A robust multivariate linear non-parametric maximum likelihood model for ties

Statistical analysis in applied research, across almost every field (e.g., biomedical, economics, computer science, and psychological) makes use of samples upon which the explicit error distribution of the dependent variable is unknown or, at best, difficult to linearly model. Yet, these assumptions are extremely common. Unknown distributions are of course biased when incorrectly specified, compromising the generalisability of our interpretations -- the linearly unbiased Euclidean distance is very difficult to correctly identify upon finite samples and therefore results in an estimator which is neither unbiased nor maximally informative when incorrectly applied. The alternative common solution to the problem however, the use of non-parametric statistics, has its own fundamental flaws.
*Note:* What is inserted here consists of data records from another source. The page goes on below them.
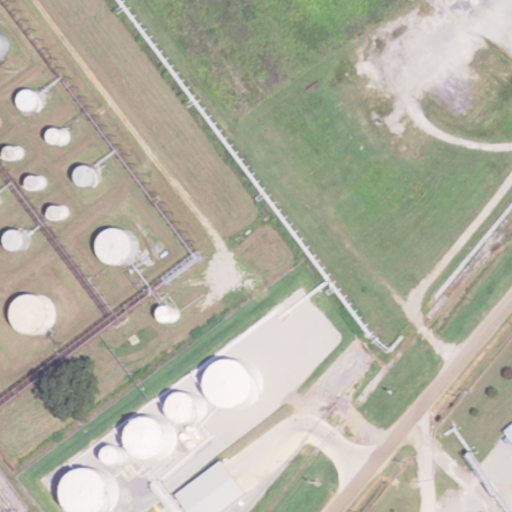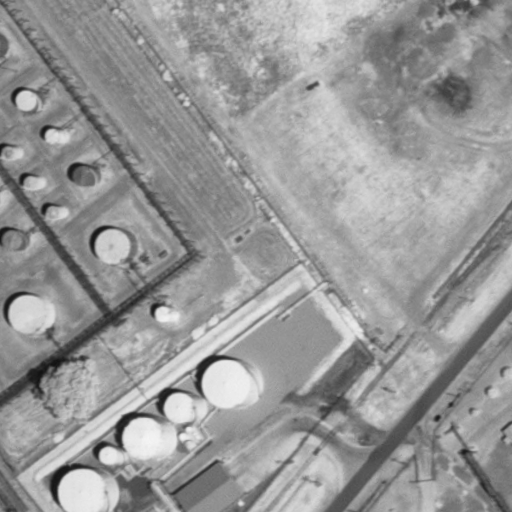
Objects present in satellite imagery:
building: (1, 45)
building: (32, 101)
building: (61, 136)
building: (90, 176)
building: (38, 182)
building: (20, 239)
building: (118, 246)
building: (35, 313)
railway: (388, 364)
road: (421, 402)
railway: (2, 509)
In particular, these flaws revolve around the problem of order-statistics and the estimation in the presence of ties, which often removes the introduction of multiple independent variables and the estimation of interactions. We introduce a competitor to the Euclidean norm, the Kemeny norm, which we prove to be a valid Banach space, and construct a multivariate linear expansion of the Kendall-Theil-Sen estimator, which performs without compromising the parameter space extensibility, and establish its linear maximum likelihood properties. Empirical demonstrations upon both simulated and empirical data shall be used to demonstrate these properties, such that the new estimator is nearly equivalent in power for the glm upon Gaussian data, but grossly superior for a vast array of analytic scenarios, including finite ordinal sum-score analysis, thereby aiding in the resolution of replication in the Applied Sciences.